Quels souvenirs vous reviennent de votre mariage ?
Il y en a énormément, comme peuvent en avoir toutes les personnes qui se marient. Lorsque nous étions face à Hélène Mandroux, la mairie honoraire de Montpelier qui nous avait unis, je me souviens des milliers de personnes présentes sur le parvis de l’hôtel de ville qui applaudissaient, qui hurlaient. C’était un vrai moment de communion et de solidarité. On sentait bien le soulagement des gens qui se disaient « ça y est, enfin cette loi existe ». C’était la démonstration que la solidarité l’emportait face à la haine, aux rejets, aux discriminations. On en avait des frissons.
C’était un mariage militant mais avant tout un mariage d’amour…
On était seuls au monde dans notre bulle. C’était notre amour qu’on célébrait, bien sûr avec le bonheur d’être les premiers à célébrer une loi. Un mariage pour quiconque, qu’il soit homo ou hétéro, c’est un jour exceptionnel. Celui-ci l’était forcément pour nous, même s’il nous dépassait. Mais on ne s’est pas mariés pour le symbole mais par amour, par envie d’être reconnus par la République comme une famille.
Cinq ans plus tard, quel regard portez-vous sur la société ?

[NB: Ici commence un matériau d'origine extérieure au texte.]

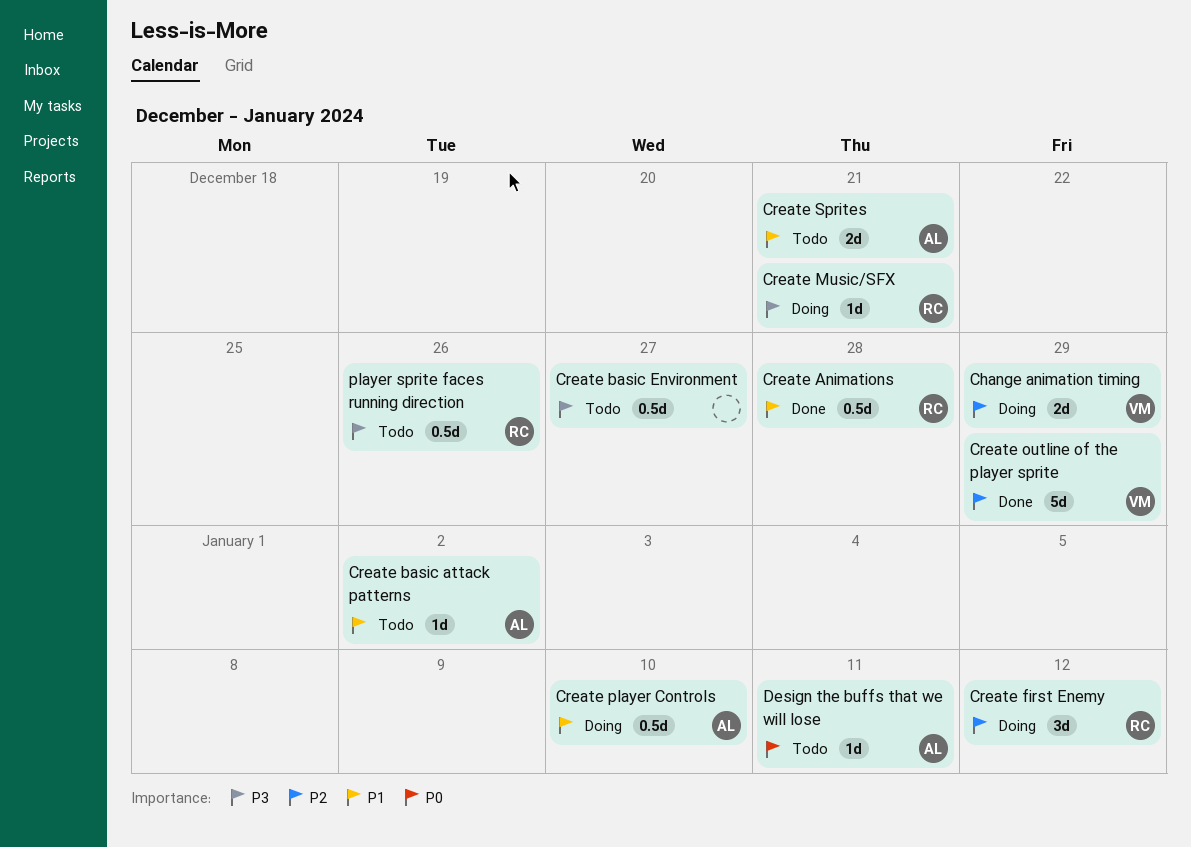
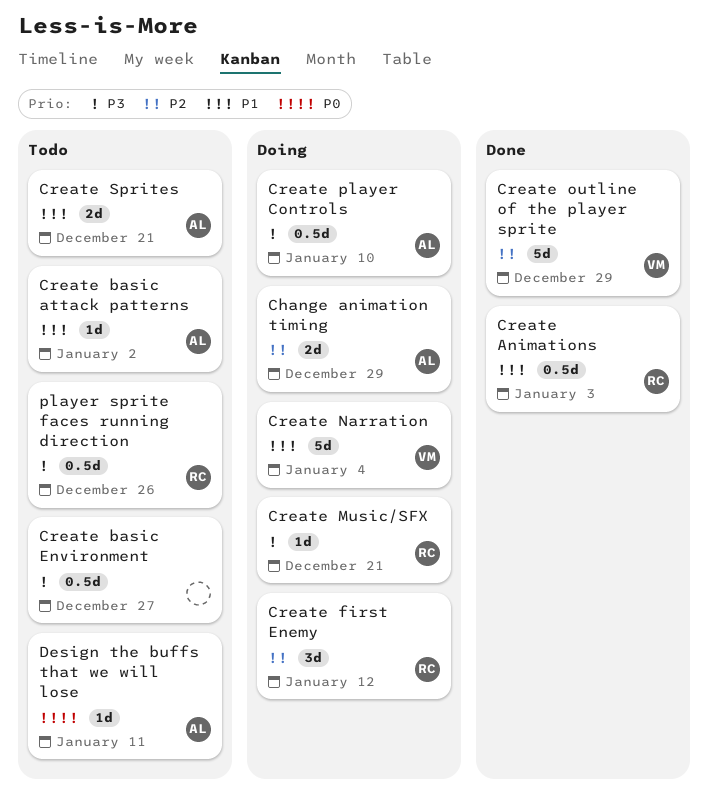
Change animation timing, owner: VM -> AL
Create Animations, due: Dec 28 -> Jan 3
Create Narration: none -> present
Create player Controls, priority: P1 -> P3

Il y a un paradoxe. 65% de la population est défavorable à l’idée d’abroger cette loi. Quand on se battait pour cette égalité on savait qu’on était du bon côté de l’histoire. Qu’on se battait pour nous mais surtout pour les autres générations. Mais le paradoxe, c’est que jamais l’homophobie et la transphobie n’ont été aussi forts dans la société française. C’est la trace des manifestations d’opposition, de ces réactionnaires qui sont comptables de la vague homophobe qui envahit le territoire français. Nous vivons la moitié de l’année au Canada, où Bruno travaille. La société y est beaucoup plus apaisée et tolérante, pas seulement envers les LGBT. Dire qu’il n’y a pas de problème serait mentir, mais il y en a beaucoup moins qu’en France. On n’a pas ce sentiment d’oppression, on ne s’est jamais senti en danger si on avait un geste d’affection l’un envers l’autre quel que soit l’endroit où on se situait.
Votre combat de militant n’est donc pas terminé ?

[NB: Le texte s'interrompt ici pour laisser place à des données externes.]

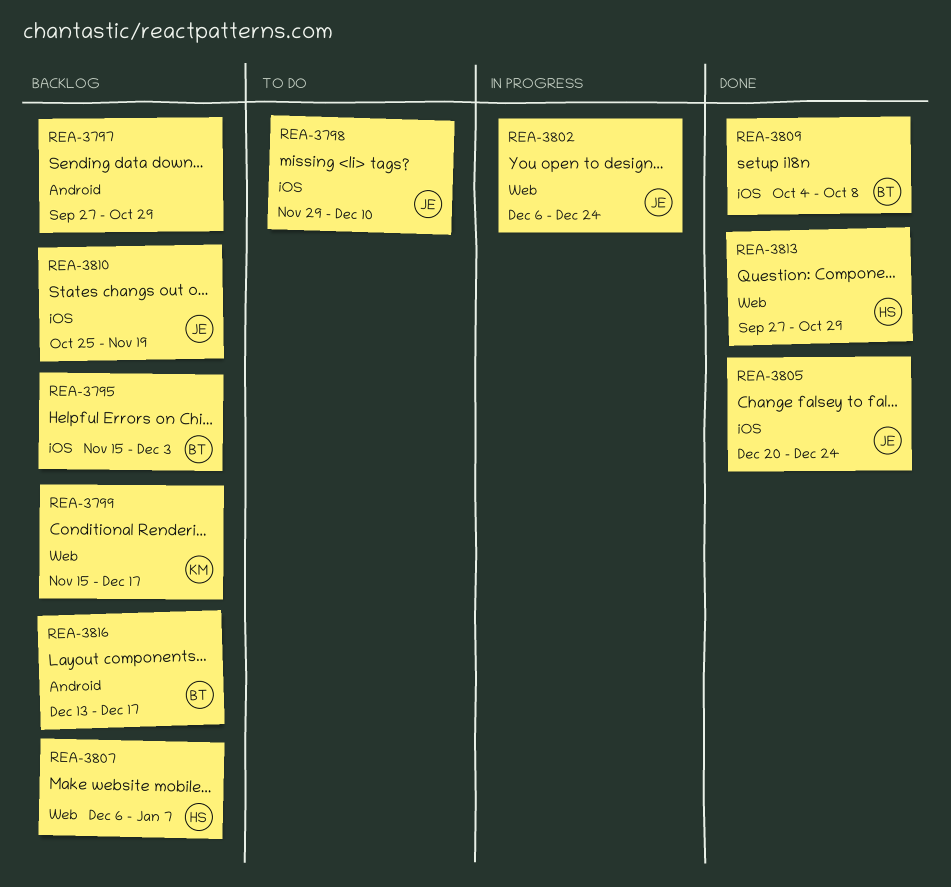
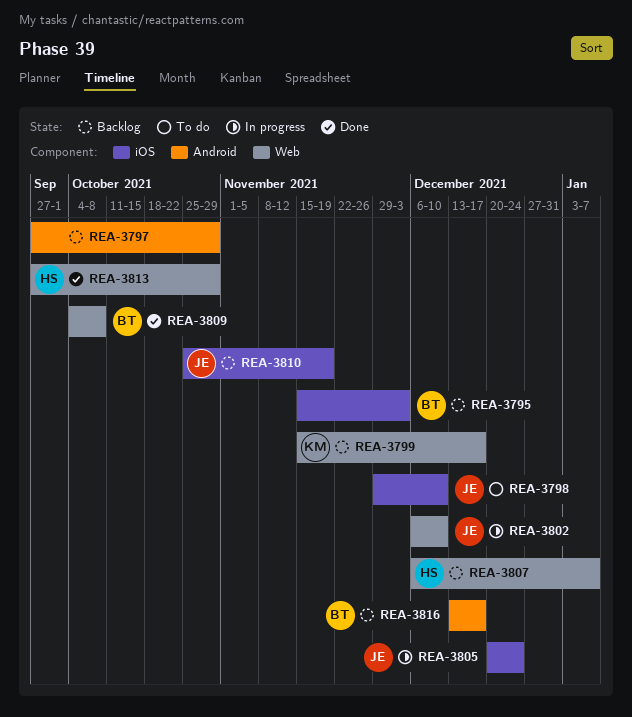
REA-3802, due: Dec 24 -> Dec 10
REA-3805, status: Done -> In progress
REA-3809, label: iOS -> Web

Il était clair au départ pour François Hollande que le mariage s’accompagnerait de la procréation médicalement assistée (PMA). Le mariage a été déshabillé de la PMA qui concerne pourtant toutes les femmes, homosexuelles ou hétérosexuelles, célibataires ou en couple. D’ailleurs, la plupart des combats que portait la LGBT concernait l’ensemble de la population française. 94% des Pacs sont hétérosexuels. Aujourd’hui, on perd du temps à discuter face à un dispositif nécessaire. La majorité des français y sont favorables. Et la PMA existe à 300 km d’ici, en Espagne.

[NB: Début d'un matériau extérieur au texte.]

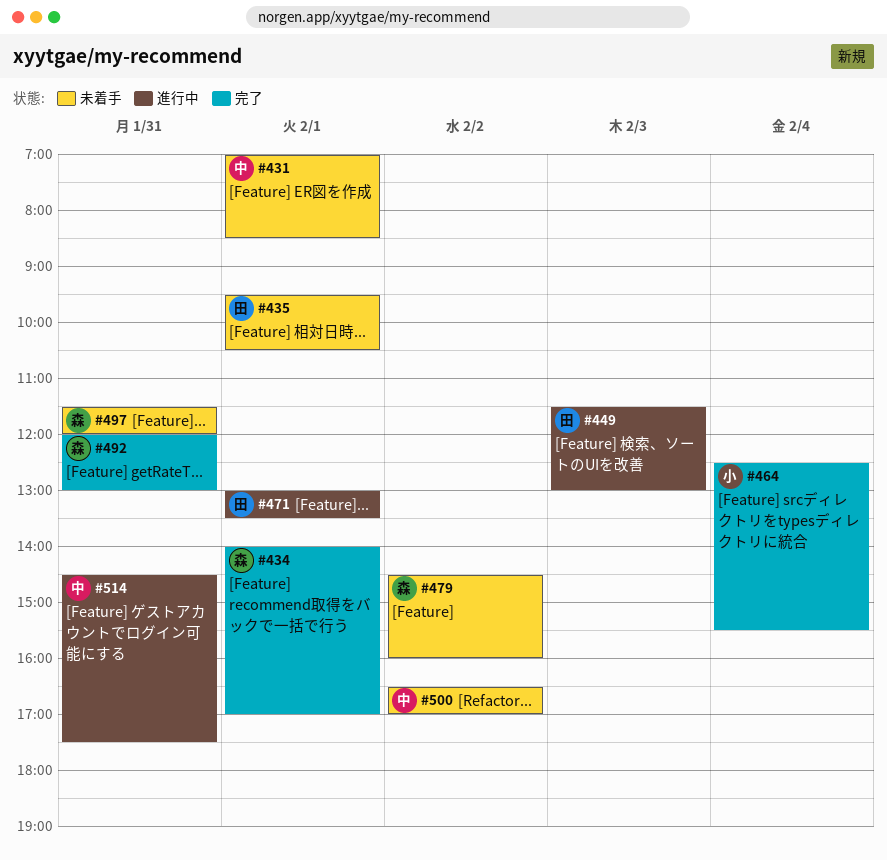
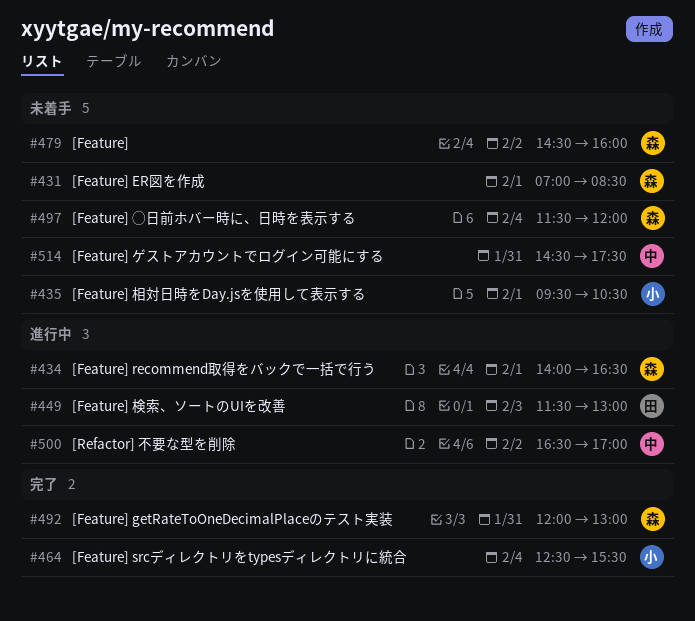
#431, owner: 中 -> 森
#434, status: 完了 -> 進行中
#434, ends: 17:00 -> 16:30
#435, owner: 田 -> 小
#471: present -> none
#497, day: Jan 31 -> Feb 4
#500, status: 未着手 -> 進行中
#514, status: 進行中 -> 未着手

Comprenez-vous la démarche des opposants ?
Ce qui est incroyable, on le voit sur tous les débats de société, c’est que ceux qui protestent contre les avancées de la société sont souvent des personnes qui ne sont pas concernées. Qu’est-ce ce que ça a changé à leur vie cinq ans plus tard ? Rien du tout ! Qu’est-ce que ça a changé aux LGBT ? Plus d’apaisement, une reconnaissance et une protection de leur amour.
Vous serez à jamais les premiers mariés gays en France. Vous êtes-vous sentis parfois prisonniers du poids historique que vous portez ?
On ne s’est jamais senti étouffés, parce qu’on a des convictions. On savait ce que ça représentait pour nous, pour notre amour, et pour les autres, pour avoir nous-mêmes participé à ces manifestations. Ca ne nous étouffe pas, combien même parfois on fait l’objet de rumeurs de divorce. Mais, à la grande déception de ceux qui colportent ces rumeurs, ce n’est pas le cas. Et si un jour ça devait arriver, ce serait absolument banal comme pour n’importe quel couple. Car quand on milite pour le mariage, on milite aussi pour le divorce.